(Source data begins)

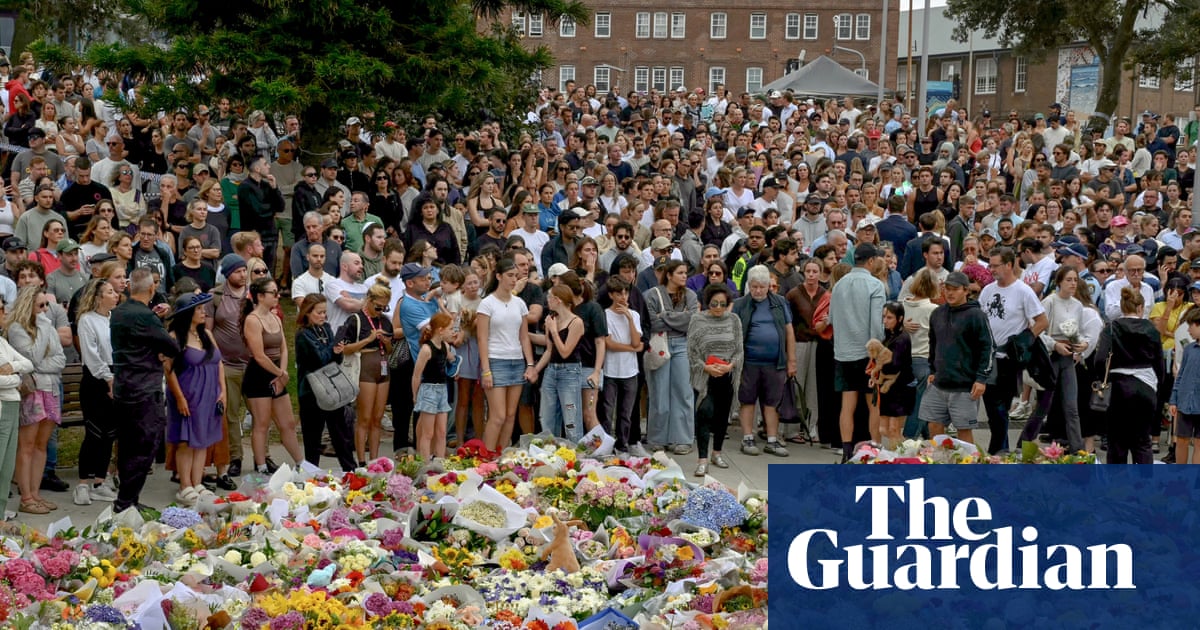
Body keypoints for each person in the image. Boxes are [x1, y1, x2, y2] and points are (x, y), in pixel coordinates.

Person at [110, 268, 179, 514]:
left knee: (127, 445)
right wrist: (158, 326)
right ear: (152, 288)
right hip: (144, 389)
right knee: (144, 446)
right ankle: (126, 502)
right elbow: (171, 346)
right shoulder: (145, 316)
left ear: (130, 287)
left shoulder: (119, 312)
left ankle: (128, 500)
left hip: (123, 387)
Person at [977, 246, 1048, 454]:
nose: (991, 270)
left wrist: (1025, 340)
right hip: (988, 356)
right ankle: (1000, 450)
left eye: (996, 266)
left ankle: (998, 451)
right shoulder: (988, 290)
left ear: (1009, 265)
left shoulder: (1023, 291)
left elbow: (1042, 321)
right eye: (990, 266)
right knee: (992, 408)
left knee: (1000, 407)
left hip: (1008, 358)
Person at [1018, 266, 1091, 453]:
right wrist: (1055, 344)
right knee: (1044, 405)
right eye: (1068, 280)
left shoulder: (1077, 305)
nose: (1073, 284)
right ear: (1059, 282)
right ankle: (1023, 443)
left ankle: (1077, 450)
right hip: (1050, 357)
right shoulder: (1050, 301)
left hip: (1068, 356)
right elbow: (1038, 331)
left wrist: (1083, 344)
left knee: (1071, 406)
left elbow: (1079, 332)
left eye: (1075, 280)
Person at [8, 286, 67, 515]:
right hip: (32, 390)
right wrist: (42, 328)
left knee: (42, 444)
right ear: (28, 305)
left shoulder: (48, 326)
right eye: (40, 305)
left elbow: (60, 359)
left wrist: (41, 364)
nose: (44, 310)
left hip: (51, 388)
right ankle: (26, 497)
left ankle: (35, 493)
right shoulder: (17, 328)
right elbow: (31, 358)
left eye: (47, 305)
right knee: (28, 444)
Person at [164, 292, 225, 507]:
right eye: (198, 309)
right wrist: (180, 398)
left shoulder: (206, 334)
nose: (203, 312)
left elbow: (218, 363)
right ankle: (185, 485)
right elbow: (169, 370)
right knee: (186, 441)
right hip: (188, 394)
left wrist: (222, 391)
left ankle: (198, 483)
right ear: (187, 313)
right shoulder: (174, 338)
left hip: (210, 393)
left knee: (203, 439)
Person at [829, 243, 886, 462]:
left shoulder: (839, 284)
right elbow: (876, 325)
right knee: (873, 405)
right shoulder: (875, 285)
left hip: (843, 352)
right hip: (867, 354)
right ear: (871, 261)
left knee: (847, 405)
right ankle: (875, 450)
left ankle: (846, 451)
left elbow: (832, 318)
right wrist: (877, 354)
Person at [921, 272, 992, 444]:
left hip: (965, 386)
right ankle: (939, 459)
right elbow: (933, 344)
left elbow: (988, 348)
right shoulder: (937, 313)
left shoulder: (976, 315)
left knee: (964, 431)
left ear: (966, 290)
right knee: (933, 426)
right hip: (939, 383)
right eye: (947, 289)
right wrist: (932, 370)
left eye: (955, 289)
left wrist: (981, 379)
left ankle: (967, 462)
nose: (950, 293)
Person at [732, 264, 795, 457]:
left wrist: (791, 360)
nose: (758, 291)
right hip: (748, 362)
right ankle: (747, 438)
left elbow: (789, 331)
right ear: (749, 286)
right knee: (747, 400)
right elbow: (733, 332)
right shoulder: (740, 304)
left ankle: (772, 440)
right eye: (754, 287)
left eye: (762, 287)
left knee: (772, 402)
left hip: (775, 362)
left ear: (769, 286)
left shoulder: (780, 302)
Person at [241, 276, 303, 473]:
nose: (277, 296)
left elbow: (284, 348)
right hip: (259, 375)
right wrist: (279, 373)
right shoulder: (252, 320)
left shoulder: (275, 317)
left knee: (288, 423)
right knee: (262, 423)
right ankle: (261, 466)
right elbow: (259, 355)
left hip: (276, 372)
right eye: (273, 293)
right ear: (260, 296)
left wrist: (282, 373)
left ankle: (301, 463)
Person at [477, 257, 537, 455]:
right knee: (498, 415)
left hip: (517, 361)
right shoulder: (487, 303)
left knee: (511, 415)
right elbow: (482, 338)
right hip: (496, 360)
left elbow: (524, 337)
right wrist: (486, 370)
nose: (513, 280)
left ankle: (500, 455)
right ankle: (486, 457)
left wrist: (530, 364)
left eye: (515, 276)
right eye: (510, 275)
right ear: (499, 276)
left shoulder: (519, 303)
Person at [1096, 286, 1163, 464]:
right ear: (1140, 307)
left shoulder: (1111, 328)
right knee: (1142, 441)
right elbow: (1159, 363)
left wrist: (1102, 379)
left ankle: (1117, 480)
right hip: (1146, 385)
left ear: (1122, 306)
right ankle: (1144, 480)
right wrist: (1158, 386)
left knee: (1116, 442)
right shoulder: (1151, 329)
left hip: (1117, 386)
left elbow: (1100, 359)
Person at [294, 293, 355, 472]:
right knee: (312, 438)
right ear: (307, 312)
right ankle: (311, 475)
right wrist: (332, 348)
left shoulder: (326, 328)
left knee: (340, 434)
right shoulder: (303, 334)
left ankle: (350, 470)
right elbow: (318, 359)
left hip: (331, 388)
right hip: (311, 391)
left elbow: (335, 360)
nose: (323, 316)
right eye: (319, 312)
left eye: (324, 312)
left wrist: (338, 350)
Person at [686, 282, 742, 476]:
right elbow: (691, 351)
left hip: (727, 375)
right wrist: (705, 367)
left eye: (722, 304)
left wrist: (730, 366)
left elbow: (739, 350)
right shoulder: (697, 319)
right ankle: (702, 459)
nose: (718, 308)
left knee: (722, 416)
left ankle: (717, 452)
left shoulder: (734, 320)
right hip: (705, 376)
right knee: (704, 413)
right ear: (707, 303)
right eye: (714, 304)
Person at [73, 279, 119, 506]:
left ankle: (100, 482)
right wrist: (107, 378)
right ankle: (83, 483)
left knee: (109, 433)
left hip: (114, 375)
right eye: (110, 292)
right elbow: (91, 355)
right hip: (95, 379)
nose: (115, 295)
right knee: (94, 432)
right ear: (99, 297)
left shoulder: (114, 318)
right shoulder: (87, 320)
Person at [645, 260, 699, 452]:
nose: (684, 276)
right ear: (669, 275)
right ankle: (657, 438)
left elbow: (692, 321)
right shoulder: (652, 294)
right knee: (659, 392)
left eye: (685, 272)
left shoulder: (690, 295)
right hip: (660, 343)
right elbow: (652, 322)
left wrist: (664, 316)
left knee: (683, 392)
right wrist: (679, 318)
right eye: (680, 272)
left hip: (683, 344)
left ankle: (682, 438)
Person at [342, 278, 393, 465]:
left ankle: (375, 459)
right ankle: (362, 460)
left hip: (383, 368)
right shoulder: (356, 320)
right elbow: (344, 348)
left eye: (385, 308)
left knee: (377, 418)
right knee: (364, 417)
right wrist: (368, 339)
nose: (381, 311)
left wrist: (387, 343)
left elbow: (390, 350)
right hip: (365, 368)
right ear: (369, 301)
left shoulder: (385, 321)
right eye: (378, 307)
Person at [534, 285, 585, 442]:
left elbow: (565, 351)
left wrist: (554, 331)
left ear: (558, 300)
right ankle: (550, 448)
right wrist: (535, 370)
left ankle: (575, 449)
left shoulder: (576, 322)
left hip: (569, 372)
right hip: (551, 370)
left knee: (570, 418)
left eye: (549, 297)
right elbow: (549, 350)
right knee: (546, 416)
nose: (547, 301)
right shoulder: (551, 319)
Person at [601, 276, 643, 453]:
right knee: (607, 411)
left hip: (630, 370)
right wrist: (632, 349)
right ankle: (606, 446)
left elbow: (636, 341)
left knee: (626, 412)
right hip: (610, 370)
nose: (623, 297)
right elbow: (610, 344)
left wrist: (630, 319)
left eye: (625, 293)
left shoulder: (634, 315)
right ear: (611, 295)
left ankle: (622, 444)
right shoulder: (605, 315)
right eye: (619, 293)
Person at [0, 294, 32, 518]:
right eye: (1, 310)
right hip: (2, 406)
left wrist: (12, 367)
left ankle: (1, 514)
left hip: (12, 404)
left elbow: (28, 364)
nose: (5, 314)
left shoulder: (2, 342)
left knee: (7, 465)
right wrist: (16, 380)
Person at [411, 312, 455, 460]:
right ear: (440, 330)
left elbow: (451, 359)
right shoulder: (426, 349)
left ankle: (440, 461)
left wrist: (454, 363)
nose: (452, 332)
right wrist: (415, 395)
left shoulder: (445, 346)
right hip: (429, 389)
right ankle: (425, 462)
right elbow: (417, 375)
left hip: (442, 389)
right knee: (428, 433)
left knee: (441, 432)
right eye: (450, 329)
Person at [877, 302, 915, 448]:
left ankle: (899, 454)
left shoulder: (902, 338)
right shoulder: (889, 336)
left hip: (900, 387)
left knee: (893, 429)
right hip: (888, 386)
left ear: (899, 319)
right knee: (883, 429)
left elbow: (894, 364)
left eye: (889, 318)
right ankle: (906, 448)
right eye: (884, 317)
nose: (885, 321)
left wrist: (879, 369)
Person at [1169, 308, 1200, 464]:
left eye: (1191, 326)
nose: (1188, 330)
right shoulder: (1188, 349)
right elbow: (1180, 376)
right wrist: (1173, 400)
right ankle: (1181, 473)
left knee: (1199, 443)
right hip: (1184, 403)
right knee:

(Source data ends)

The required result is an exact repeat of the records above from the line containing "left ankle: (1, 514)" to their final line.

left ankle: (1, 514)
left hip: (12, 404)
left elbow: (28, 364)
nose: (5, 314)
left shoulder: (2, 342)
left knee: (7, 465)
right wrist: (16, 380)
Person at [411, 312, 455, 460]:
right ear: (440, 330)
left elbow: (451, 359)
right shoulder: (426, 349)
left ankle: (440, 461)
left wrist: (454, 363)
nose: (452, 332)
right wrist: (415, 395)
left shoulder: (445, 346)
right hip: (429, 389)
right ankle: (425, 462)
right elbow: (417, 375)
left hip: (442, 389)
right knee: (428, 433)
left knee: (441, 432)
right eye: (450, 329)
Person at [877, 302, 915, 448]:
left ankle: (899, 454)
left shoulder: (902, 338)
right shoulder: (889, 336)
left hip: (900, 387)
left knee: (893, 429)
right hip: (888, 386)
left ear: (899, 319)
right knee: (883, 429)
left elbow: (894, 364)
left eye: (889, 318)
right ankle: (906, 448)
right eye: (884, 317)
nose: (885, 321)
left wrist: (879, 369)
Person at [1169, 308, 1200, 464]:
left eye: (1191, 326)
nose: (1188, 330)
right shoulder: (1188, 349)
right elbow: (1180, 376)
right wrist: (1173, 400)
right ankle: (1181, 473)
left knee: (1199, 443)
right hip: (1184, 403)
right knee:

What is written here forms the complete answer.